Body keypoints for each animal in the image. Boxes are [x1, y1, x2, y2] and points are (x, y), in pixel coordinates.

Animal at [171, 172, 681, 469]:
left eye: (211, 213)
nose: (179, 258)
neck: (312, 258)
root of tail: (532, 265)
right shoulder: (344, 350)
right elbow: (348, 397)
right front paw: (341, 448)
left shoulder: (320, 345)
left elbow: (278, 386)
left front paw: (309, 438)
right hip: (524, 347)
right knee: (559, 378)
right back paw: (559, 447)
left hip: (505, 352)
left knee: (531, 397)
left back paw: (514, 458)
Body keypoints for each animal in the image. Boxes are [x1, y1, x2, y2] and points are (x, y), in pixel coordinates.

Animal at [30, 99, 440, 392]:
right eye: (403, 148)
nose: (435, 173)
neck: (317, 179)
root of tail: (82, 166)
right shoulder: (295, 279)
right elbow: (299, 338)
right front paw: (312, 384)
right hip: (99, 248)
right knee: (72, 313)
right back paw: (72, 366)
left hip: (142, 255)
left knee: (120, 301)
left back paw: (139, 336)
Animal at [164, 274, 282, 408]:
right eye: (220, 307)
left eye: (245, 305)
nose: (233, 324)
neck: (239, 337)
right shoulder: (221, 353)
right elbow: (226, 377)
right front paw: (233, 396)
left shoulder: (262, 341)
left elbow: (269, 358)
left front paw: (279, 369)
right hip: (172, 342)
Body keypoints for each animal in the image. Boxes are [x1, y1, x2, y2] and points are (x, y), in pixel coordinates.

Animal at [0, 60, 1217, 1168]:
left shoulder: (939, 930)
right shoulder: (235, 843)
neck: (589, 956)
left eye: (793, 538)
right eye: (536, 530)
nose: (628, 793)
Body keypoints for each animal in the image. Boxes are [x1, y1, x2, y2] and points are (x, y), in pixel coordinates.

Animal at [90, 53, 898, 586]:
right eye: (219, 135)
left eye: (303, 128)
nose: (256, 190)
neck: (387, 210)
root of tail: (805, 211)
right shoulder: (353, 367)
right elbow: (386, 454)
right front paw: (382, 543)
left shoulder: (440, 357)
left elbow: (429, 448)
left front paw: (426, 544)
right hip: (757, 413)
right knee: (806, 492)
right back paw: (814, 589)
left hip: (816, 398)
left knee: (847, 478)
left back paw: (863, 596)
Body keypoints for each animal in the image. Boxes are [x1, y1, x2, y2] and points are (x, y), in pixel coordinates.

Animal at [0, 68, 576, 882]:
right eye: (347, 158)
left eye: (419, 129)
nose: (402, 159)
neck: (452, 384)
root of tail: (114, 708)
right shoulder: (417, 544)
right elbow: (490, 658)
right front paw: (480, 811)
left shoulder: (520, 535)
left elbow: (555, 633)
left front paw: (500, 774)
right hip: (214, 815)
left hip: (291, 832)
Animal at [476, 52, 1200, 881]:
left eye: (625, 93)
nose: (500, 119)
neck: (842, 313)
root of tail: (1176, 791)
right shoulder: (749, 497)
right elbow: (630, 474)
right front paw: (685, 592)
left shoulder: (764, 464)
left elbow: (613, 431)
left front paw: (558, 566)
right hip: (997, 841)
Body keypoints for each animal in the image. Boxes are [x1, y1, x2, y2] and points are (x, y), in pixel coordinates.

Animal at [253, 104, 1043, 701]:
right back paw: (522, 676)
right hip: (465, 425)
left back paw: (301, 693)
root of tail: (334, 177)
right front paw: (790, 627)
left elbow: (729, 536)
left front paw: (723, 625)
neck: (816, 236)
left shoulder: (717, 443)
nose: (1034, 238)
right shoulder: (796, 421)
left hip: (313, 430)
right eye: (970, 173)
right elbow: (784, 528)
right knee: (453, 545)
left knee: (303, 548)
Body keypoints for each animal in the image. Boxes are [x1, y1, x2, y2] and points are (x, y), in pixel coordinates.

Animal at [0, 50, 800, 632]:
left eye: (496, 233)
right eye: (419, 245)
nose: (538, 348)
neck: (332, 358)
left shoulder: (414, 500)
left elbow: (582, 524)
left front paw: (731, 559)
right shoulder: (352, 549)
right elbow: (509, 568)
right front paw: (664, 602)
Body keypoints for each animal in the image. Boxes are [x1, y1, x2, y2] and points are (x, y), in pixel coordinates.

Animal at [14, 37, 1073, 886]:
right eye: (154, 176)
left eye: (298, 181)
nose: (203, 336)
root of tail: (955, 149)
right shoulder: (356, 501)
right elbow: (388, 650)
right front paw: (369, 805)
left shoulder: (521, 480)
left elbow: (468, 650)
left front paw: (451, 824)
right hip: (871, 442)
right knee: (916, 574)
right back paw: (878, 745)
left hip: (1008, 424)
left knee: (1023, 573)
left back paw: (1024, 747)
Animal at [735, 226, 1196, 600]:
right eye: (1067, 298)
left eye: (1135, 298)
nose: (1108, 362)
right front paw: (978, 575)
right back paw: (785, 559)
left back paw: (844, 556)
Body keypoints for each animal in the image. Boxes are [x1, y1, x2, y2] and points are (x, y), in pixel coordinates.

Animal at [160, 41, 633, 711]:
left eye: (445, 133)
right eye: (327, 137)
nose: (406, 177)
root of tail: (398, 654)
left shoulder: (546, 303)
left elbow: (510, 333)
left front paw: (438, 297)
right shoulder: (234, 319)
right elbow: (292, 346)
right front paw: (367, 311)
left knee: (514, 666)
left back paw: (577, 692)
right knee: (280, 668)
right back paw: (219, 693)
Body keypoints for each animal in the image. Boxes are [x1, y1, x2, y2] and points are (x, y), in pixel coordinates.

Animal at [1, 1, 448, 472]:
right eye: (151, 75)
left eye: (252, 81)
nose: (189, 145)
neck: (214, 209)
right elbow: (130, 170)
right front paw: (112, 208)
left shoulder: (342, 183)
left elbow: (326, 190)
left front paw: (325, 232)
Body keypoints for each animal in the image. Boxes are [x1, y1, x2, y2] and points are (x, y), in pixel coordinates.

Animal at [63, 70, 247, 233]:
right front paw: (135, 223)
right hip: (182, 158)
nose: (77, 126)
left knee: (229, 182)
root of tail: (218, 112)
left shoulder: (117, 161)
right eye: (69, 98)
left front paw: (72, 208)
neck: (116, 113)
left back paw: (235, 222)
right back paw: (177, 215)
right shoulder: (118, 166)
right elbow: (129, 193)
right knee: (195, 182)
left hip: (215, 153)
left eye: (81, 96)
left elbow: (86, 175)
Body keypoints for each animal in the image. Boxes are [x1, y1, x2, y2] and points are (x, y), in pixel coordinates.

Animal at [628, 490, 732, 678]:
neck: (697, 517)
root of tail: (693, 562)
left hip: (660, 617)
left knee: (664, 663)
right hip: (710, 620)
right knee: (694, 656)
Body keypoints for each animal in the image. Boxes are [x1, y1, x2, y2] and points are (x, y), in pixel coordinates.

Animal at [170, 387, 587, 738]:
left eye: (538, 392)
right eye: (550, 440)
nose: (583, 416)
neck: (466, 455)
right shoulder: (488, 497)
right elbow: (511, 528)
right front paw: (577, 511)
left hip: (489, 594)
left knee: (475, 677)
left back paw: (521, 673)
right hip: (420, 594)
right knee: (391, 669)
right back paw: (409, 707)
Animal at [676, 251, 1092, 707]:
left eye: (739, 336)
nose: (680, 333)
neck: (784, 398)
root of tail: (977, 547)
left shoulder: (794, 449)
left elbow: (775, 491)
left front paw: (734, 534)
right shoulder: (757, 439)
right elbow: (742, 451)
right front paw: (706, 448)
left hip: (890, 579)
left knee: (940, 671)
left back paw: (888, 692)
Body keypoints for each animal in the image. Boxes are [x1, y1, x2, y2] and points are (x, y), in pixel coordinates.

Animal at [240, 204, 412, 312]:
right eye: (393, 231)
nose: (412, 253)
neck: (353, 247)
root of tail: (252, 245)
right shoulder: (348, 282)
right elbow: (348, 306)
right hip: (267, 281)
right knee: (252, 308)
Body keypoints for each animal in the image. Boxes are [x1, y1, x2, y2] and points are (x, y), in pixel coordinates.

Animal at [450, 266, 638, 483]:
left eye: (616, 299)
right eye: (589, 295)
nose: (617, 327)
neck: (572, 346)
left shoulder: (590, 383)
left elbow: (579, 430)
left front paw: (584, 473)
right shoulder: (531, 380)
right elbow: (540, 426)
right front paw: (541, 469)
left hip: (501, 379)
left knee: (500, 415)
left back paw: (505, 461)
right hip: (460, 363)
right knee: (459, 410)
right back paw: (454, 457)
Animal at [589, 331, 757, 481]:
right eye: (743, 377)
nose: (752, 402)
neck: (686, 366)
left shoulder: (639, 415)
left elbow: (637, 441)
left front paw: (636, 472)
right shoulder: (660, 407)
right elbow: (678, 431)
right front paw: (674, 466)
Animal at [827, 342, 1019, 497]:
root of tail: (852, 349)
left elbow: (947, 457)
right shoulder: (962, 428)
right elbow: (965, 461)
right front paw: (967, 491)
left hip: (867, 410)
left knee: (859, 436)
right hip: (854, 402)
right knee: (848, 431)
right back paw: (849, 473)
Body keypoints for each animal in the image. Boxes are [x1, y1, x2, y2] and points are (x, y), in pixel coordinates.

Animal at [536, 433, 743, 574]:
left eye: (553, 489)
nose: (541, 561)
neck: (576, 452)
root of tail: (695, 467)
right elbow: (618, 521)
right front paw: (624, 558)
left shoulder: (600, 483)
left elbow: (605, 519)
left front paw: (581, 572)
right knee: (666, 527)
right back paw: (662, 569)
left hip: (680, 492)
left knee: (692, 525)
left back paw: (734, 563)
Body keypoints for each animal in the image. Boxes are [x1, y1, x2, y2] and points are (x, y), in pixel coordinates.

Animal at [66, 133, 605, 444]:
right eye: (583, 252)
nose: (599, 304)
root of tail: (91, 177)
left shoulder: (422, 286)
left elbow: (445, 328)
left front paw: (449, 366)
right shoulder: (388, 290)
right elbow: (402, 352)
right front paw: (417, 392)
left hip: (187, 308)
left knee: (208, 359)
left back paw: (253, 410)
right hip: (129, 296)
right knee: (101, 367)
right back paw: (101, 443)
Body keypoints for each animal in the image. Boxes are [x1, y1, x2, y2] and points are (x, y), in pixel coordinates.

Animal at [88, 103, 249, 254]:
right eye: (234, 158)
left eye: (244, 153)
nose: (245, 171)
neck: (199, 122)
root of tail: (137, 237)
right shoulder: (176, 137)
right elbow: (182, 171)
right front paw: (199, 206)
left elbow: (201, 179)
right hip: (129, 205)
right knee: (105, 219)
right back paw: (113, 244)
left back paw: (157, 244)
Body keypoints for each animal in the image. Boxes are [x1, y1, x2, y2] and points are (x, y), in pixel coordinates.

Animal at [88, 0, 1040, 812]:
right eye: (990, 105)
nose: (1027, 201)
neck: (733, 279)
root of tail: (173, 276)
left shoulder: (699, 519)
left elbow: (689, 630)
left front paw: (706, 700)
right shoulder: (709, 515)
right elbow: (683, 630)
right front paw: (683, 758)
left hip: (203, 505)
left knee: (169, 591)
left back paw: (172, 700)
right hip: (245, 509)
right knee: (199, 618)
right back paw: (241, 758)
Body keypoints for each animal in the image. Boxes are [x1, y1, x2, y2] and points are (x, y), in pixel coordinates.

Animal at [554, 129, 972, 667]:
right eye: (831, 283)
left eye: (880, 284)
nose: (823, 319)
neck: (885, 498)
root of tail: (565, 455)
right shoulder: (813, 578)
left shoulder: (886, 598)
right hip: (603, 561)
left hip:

**Problem statement**
Set down only the lines above that fall between the line holding "right shoulder: (118, 166)" and the line holding "right knee: (694, 656)", inclusive, keeping each exact.

**Reply**
right shoulder: (118, 166)
right elbow: (129, 193)
right knee: (195, 182)
left hip: (215, 153)
left eye: (81, 96)
left elbow: (86, 175)
Body keypoints for each animal in the image. Boxes are [x1, y1, x2, y2] and points are (x, y), in pixel coordinates.

Animal at [628, 490, 732, 678]:
neck: (697, 517)
root of tail: (693, 562)
left hip: (660, 617)
left knee: (664, 663)
right hip: (710, 620)
right knee: (694, 656)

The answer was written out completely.